My understanding is that gravitomagnetism is essentially the same relativistic effect as magnetism. If so, why is it that I've heard so much about magnetic monopoles, but never gravitomagnetic monopoles? Aren't each just as theoretically well-motivated as the other? In a similar vein, one always hears that "there is no independent existence of an electric or magnetic field, only the electromagnetic field" because E and B fields transform into each other under Lorentz boosts. Shouldn't the same statement apply to gravity and gravitomagnetism?
Answer
Gravitational monopoles are forbidden by the positive mass theorem--- any configuration of GR has positive mass, and therefore is an ordinary "pole" in the analogy with electromagnetism. The analogy is not very good, because the energy is always positive, unlike charge.
The reason magnetic monopoles make sense in EM is because of electric-magnetic duality, a parity violating symmetry between the electric and magnetic charge in the free Maxwell equations that is obviously broken by the fact that sources don't have magnetic charge. The gravitational field has many magnetic field analogs, the field is the Levi-Civita connection, which decomposes into lots of different nonrelativistic things in different components, but none of these can appear without an ordinary gravitational field at long distances.

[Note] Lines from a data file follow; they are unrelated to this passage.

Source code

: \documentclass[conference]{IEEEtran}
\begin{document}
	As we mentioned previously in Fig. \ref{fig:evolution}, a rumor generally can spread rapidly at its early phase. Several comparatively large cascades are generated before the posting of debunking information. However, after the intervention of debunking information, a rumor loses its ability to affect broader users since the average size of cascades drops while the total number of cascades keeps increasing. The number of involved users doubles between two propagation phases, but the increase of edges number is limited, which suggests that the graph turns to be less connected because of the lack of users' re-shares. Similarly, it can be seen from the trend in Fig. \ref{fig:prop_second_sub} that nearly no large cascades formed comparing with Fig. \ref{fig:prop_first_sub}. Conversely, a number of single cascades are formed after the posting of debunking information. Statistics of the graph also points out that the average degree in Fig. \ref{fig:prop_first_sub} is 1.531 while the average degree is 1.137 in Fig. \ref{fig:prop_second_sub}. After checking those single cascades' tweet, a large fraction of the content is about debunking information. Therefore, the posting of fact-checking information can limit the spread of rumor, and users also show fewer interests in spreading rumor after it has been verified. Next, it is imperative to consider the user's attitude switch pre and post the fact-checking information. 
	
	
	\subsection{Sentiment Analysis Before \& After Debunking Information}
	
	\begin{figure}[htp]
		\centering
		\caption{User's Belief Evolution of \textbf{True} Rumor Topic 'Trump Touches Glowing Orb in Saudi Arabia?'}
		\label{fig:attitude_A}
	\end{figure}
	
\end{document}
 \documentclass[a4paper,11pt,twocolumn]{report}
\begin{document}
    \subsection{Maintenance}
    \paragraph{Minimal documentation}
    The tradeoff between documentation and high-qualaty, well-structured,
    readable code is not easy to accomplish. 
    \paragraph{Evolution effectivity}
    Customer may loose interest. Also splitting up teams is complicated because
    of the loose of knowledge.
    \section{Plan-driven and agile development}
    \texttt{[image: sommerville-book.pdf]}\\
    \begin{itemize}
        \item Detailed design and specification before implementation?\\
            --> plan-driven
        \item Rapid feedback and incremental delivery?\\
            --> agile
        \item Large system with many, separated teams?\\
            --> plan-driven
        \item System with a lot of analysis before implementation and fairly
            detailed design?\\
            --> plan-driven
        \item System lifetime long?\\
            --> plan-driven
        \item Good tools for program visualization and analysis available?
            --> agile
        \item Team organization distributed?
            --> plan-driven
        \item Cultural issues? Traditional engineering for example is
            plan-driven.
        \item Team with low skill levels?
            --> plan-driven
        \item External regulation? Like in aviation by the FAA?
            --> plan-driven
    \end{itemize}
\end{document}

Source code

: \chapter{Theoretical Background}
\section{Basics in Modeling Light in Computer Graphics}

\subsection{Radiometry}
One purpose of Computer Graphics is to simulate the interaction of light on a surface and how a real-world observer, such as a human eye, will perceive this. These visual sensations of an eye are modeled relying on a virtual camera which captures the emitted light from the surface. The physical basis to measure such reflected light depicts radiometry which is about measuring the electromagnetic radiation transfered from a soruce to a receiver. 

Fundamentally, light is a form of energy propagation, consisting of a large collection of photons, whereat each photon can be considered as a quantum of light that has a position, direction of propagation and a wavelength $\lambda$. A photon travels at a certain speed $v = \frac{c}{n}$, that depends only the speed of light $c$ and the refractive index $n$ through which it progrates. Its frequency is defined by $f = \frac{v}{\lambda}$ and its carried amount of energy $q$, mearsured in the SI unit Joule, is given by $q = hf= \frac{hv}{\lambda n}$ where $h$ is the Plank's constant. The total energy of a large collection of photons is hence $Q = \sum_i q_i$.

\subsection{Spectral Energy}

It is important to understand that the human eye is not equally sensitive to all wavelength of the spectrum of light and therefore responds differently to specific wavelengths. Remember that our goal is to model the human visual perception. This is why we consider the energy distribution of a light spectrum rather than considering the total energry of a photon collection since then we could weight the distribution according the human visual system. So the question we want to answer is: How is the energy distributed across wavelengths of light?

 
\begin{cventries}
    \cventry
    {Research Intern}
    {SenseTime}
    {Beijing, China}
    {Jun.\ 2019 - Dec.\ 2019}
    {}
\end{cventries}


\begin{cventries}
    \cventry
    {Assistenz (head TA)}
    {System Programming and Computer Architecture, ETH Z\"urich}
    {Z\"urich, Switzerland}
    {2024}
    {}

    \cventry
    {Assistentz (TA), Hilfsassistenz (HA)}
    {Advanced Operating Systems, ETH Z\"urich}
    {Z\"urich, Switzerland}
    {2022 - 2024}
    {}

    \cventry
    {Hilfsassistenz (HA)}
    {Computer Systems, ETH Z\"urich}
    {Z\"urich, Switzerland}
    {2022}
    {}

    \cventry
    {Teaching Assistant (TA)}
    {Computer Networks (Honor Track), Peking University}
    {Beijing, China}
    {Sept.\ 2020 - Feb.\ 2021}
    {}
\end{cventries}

But there are ways of embedding electromagnetism into GR, as Kaluza Klein showed, and then there are special solutions of GR that can be interpreted as magnetic monopoles of the electromagnetic reduction. There is also a whole industry of finding self-dual solutions to GR, where the duality property can be thought of as analogous to electric magnetic duality, because it involves the epsilon tensor. Self dual gravitational fields, and the decomposition of the SO(3,1) holonomy in GR into two SU(2)'s are both extremely important and fascinating topics which contain many exact solutions, and the inspiration for loop quantum gravity.
If you would like some insight into self-dual solutions, this is a better question than asking for gravitational analogs to magnetic monopoles, because these analogs are not there.